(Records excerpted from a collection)
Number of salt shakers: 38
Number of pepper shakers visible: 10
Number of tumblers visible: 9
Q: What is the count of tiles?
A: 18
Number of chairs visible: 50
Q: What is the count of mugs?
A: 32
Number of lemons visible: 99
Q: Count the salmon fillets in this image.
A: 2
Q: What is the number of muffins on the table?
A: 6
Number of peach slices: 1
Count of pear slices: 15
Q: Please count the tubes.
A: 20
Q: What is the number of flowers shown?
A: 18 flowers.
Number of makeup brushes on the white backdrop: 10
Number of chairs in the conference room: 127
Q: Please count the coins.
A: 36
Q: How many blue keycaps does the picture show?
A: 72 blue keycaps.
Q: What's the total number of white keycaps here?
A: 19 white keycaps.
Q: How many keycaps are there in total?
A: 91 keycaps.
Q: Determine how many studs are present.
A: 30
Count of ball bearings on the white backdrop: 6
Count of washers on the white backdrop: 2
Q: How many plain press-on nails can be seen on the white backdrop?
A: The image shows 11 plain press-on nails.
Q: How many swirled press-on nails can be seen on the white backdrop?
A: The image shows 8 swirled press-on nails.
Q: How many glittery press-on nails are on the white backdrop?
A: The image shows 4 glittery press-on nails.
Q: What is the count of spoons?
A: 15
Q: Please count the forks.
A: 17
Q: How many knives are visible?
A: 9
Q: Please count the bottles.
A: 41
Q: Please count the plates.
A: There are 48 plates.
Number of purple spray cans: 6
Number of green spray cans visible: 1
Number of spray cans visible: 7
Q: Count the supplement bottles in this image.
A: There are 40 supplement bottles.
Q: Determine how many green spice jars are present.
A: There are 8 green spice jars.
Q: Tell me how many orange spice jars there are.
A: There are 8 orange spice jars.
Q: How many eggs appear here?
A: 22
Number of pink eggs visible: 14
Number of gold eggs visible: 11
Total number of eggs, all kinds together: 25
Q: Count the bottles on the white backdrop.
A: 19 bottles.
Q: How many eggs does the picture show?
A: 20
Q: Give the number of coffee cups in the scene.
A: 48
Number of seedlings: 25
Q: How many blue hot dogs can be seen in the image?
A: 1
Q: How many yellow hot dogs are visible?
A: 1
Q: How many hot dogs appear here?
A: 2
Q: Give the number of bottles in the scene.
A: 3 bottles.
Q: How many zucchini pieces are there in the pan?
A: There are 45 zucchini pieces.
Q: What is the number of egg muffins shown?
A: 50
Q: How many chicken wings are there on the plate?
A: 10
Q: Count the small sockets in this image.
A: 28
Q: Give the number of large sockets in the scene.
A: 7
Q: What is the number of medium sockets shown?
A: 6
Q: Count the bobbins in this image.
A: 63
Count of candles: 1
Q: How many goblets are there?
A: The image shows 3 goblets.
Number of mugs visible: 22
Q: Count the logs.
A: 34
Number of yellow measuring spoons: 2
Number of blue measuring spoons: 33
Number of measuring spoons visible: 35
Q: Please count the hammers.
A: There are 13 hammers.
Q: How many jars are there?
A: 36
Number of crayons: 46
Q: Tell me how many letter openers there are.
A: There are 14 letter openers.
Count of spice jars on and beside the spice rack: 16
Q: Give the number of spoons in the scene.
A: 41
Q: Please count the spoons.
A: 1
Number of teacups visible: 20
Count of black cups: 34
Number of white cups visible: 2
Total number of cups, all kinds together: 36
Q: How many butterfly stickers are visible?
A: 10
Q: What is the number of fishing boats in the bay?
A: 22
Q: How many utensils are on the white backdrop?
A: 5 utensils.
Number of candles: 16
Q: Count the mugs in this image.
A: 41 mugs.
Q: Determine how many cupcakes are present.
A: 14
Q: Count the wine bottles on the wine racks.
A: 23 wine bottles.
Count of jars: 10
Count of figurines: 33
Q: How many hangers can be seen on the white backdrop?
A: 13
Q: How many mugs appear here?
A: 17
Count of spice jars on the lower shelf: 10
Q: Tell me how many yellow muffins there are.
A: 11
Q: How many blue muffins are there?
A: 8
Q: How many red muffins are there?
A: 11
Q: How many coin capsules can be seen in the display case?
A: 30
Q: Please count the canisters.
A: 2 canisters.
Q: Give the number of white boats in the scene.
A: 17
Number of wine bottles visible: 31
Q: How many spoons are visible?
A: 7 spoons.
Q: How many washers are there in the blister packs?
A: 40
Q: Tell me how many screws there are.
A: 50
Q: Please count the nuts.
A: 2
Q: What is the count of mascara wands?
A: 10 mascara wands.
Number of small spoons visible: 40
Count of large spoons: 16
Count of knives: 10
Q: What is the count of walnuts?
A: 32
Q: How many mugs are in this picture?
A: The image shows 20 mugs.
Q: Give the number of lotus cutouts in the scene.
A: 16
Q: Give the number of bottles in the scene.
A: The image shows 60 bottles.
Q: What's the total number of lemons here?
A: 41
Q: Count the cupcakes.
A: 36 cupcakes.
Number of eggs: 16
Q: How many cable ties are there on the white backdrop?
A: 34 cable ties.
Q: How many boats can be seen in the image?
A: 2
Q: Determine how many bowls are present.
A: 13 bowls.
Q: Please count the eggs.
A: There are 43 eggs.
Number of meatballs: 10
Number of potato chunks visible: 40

Problem description –
Please gather every line in the records above that contains the word "muffins", and copy each of those lines out in full.

Output for this task –
Q: What is the number of muffins on the table?
Q: What is the number of egg muffins shown?
Q: Tell me how many yellow muffins there are.
Q: How many blue muffins are there?
Q: How many red muffins are there?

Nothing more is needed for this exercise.